The exercises appear to be a relatively inexpensive way to improve people’s ability to balance and walk following a stroke, Dr. Hillel Finestone, the study’s senior author, told Reuters Health.
Finestone directs Stroke Rehabilitation Research at Elisabeth Bruyere Hospital in Ottawa, Ontario, Canada. His small study found that stroke rehabilitation patients who played virtual reality games while on their feet could walk a little farther and maneuver a little faster than patients who sat through the exercises.
“We showed that people do improve,” Finestone said. “We saw improvements in balance. It’s not the be-all, end-all, but we see a good potential.”
For their study, the researchers randomly divided 59 patients who had recently suffered a stroke into two groups.
With the help of therapists, people in both groups participated in a series of 10 to 12 virtual reality gaming sessions lasting 20 minutes each over three weeks.
One group stood to play the games and the other sat.
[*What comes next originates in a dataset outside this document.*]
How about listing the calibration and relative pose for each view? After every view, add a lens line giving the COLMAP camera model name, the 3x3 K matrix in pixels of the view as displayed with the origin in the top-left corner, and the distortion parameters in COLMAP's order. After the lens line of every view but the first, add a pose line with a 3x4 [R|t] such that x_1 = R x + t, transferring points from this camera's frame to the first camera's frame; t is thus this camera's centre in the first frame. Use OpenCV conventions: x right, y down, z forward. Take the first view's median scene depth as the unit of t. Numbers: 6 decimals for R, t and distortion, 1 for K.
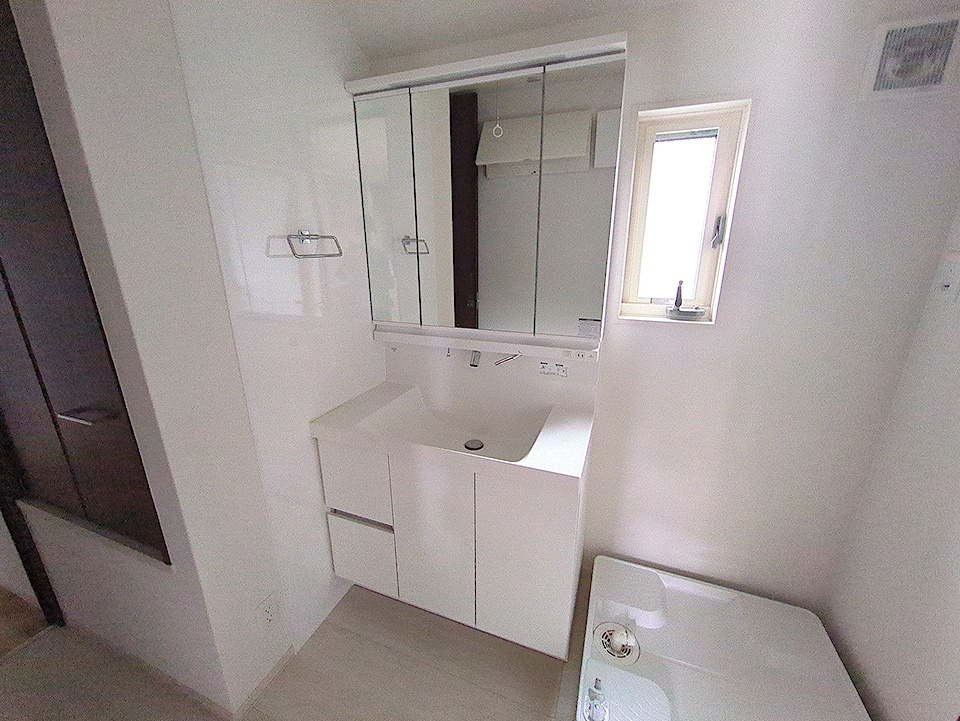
lens RADIAL K [[379.2, 0, 480.8], [0, 379.2, 361.1], [0, 0, 1]] dist [0.000516, 0.000610]
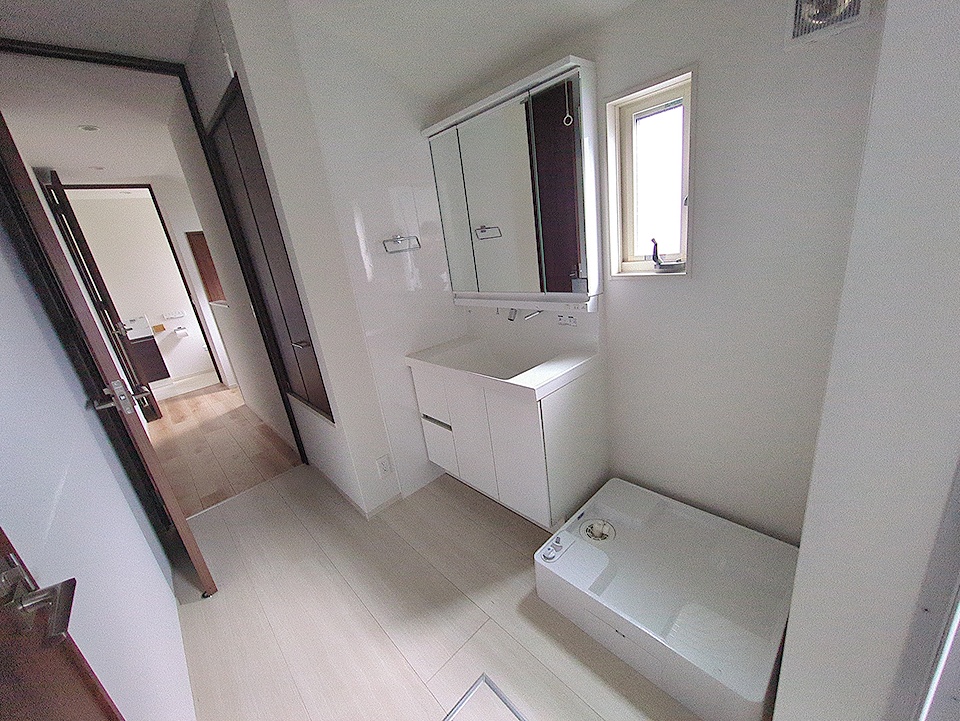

Games included soccer goaltending and snowboarding and were designed so that people standing needed to shift their weight by leaning and reaching to succeed.
The mobility of participants in both groups improved, but the standing participants saw larger gains. Following the therapy, people in the sitting group added 70 feet to the distance they could walk in two minutes, while the standing players added 111 feet, on average, the authors found.
Finestone said that difference could mean a recovering stroke patient being able to walk from his or her living room into the kitchen.
Standing virtual reality participants also shaved more time off a standard test of mobility that requires a participant to get up out of a chair, walk to a line on the floor and then return to the chair.
But Dr. Kara Flavin, from the Stanford School of Medicine in California, told Reuters Health the study didn’t convince her that investing in a virtual reality program would pay off in significant improvements for stroke patients.
“I definitely would want to see more data before I would incorporate it into my practice,” said the physical medicine and rehabilitation specialist, who wasn’t involved in the new research. “If I brought this study to the hospital administration, they wouldn’t be jumping to buy it for me.”
More than 795,000 Americans have a stroke each year, and nearly 130,000 of them die, according to the Centers for Disease Control and Prevention. Stroke is a leading cause of serious long-term disability, and survivors often battle paralysis, speech problems and confusion.
Once just toys for kids and teenagers, videogames have been incorporated into a variety of physical rehabilitation programs. Prior studies found virtual reality exercises improved recovery among people with traumatic brain injury and adolescents with cerebral palsy, the authors of the current study write in Stroke.
A 2011 Canadian review on virtual reality technology hinted that it might help stroke patients recover (see Reuters Health story of May 4, 2011 here: reut.rs/1nDzk5D).
Finestone and his team hypothesized that patients who stood and participated in the intensive virtual reality exercise program would recover movement faster than patients who sat through the exercises.
“We did show some improvement, and it was safe and feasible,” Finestone said. “It’s giving people hope that we can do this.”
Stroke patients might be able to play videogames at home, but they would need to be specially designed to help them recover, he said.
“We’re hoping we can put this into communities,” Finestone said. “We need to organize it and package it properly.”